## STATED PROBLEM
Reproduce all of the data exactly, with no line skipped.

Start of SUPPLIED ENTRIES

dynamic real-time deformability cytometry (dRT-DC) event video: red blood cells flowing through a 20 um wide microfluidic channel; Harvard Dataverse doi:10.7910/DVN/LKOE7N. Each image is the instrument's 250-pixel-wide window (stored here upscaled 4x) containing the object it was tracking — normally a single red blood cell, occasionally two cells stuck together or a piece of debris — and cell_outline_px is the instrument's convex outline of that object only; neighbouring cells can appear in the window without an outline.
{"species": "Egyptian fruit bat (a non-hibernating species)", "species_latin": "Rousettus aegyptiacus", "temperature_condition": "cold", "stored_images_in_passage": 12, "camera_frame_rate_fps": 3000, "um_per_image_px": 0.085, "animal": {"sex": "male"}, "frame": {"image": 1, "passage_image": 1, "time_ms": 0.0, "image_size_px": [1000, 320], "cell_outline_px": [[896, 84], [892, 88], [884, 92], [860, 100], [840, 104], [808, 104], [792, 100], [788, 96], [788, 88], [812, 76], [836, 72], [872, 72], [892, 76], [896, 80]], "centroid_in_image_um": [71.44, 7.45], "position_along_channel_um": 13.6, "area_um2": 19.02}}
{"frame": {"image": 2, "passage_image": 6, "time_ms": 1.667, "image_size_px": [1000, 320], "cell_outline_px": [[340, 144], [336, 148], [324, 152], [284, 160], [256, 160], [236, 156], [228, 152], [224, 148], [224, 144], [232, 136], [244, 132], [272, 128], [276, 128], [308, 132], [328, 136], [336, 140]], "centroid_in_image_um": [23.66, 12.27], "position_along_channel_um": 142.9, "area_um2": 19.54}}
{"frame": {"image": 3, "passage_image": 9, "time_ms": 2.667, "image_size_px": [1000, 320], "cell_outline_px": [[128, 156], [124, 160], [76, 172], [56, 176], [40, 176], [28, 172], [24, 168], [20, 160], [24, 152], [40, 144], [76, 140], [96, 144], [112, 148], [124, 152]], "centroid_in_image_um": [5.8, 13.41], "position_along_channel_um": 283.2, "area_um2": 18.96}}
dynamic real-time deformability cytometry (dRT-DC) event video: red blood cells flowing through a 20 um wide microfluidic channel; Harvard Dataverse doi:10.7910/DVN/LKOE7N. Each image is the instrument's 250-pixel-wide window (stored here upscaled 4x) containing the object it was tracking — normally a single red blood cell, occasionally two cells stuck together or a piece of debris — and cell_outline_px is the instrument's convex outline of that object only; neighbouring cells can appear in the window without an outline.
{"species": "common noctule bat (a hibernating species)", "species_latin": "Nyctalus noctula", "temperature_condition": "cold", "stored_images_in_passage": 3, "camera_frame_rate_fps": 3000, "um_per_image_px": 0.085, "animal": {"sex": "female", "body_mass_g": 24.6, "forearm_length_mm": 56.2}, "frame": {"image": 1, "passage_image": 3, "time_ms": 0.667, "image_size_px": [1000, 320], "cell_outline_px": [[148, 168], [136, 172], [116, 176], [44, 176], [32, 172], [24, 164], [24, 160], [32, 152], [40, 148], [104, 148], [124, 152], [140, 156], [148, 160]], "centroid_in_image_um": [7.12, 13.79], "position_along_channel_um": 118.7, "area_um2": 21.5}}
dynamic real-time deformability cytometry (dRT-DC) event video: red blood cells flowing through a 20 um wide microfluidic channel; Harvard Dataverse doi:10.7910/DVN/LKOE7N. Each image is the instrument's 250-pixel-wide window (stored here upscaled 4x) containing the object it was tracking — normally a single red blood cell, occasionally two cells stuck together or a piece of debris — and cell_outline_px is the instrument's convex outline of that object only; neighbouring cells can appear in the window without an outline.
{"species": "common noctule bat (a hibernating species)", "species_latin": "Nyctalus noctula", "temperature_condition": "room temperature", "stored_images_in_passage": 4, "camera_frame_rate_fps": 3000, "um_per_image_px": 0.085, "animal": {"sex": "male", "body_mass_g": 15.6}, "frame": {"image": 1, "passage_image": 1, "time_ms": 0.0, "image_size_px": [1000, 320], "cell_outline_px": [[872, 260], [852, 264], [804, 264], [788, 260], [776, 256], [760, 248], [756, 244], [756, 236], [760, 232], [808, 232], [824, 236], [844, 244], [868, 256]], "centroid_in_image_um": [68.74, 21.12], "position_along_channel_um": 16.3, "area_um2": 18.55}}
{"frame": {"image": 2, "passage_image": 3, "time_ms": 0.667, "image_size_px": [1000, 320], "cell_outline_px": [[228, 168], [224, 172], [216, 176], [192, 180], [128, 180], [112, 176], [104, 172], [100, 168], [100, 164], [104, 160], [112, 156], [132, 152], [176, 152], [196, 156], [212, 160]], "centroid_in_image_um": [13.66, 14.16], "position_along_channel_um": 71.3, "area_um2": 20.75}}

End of SUPPLIED ENTRIES

## SOLUTION TO THIS PROBLEM
dynamic real-time deformability cytometry (dRT-DC) event video: red blood cells flowing through a 20 um wide microfluidic channel; Harvard Dataverse doi:10.7910/DVN/LKOE7N. Each image is the instrument's 250-pixel-wide window (stored here upscaled 4x) containing the object it was tracking — normally a single red blood cell, occasionally two cells stuck together or a piece of debris — and cell_outline_px is the instrument's convex outline of that object only; neighbouring cells can appear in the window without an outline.
{"species": "Egyptian fruit bat (a non-hibernating species)", "species_latin": "Rousettus aegyptiacus", "temperature_condition": "cold", "stored_images_in_passage": 12, "camera_frame_rate_fps": 3000, "um_per_image_px": 0.085, "animal": {"sex": "male"}, "frame": {"image": 1, "passage_image": 1, "time_ms": 0.0, "image_size_px": [1000, 320], "cell_outline_px": [[896, 84], [892, 88], [884, 92], [860, 100], [840, 104], [808, 104], [792, 100], [788, 96], [788, 88], [812, 76], [836, 72], [872, 72], [892, 76], [896, 80]], "centroid_in_image_um": [71.44, 7.45], "position_along_channel_um": 13.6, "area_um2": 19.02}}
{"frame": {"image": 2, "passage_image": 6, "time_ms": 1.667, "image_size_px": [1000, 320], "cell_outline_px": [[340, 144], [336, 148], [324, 152], [284, 160], [256, 160], [236, 156], [228, 152], [224, 148], [224, 144], [232, 136], [244, 132], [272, 128], [276, 128], [308, 132], [328, 136], [336, 140]], "centroid_in_image_um": [23.66, 12.27], "position_along_channel_um": 142.9, "area_um2": 19.54}}
{"frame": {"image": 3, "passage_image": 9, "time_ms": 2.667, "image_size_px": [1000, 320], "cell_outline_px": [[128, 156], [124, 160], [76, 172], [56, 176], [40, 176], [28, 172], [24, 168], [20, 160], [24, 152], [40, 144], [76, 140], [96, 144], [112, 148], [124, 152]], "centroid_in_image_um": [5.8, 13.41], "position_along_channel_um": 283.2, "area_um2": 18.96}}
dynamic real-time deformability cytometry (dRT-DC) event video: red blood cells flowing through a 20 um wide microfluidic channel; Harvard Dataverse doi:10.7910/DVN/LKOE7N. Each image is the instrument's 250-pixel-wide window (stored here upscaled 4x) containing the object it was tracking — normally a single red blood cell, occasionally two cells stuck together or a piece of debris — and cell_outline_px is the instrument's convex outline of that object only; neighbouring cells can appear in the window without an outline.
{"species": "common noctule bat (a hibernating species)", "species_latin": "Nyctalus noctula", "temperature_condition": "cold", "stored_images_in_passage": 3, "camera_frame_rate_fps": 3000, "um_per_image_px": 0.085, "animal": {"sex": "female", "body_mass_g": 24.6, "forearm_length_mm": 56.2}, "frame": {"image": 1, "passage_image": 3, "time_ms": 0.667, "image_size_px": [1000, 320], "cell_outline_px": [[148, 168], [136, 172], [116, 176], [44, 176], [32, 172], [24, 164], [24, 160], [32, 152], [40, 148], [104, 148], [124, 152], [140, 156], [148, 160]], "centroid_in_image_um": [7.12, 13.79], "position_along_channel_um": 118.7, "area_um2": 21.5}}
dynamic real-time deformability cytometry (dRT-DC) event video: red blood cells flowing through a 20 um wide microfluidic channel; Harvard Dataverse doi:10.7910/DVN/LKOE7N. Each image is the instrument's 250-pixel-wide window (stored here upscaled 4x) containing the object it was tracking — normally a single red blood cell, occasionally two cells stuck together or a piece of debris — and cell_outline_px is the instrument's convex outline of that object only; neighbouring cells can appear in the window without an outline.
{"species": "common noctule bat (a hibernating species)", "species_latin": "Nyctalus noctula", "temperature_condition": "room temperature", "stored_images_in_passage": 4, "camera_frame_rate_fps": 3000, "um_per_image_px": 0.085, "animal": {"sex": "male", "body_mass_g": 15.6}, "frame": {"image": 1, "passage_image": 1, "time_ms": 0.0, "image_size_px": [1000, 320], "cell_outline_px": [[872, 260], [852, 264], [804, 264], [788, 260], [776, 256], [760, 248], [756, 244], [756, 236], [760, 232], [808, 232], [824, 236], [844, 244], [868, 256]], "centroid_in_image_um": [68.74, 21.12], "position_along_channel_um": 16.3, "area_um2": 18.55}}
{"frame": {"image": 2, "passage_image": 3, "time_ms": 0.667, "image_size_px": [1000, 320], "cell_outline_px": [[228, 168], [224, 172], [216, 176], [192, 180], [128, 180], [112, 176], [104, 172], [100, 168], [100, 164], [104, 160], [112, 156], [132, 152], [176, 152], [196, 156], [212, 160]], "centroid_in_image_um": [13.66, 14.16], "position_along_channel_um": 71.3, "area_um2": 20.75}}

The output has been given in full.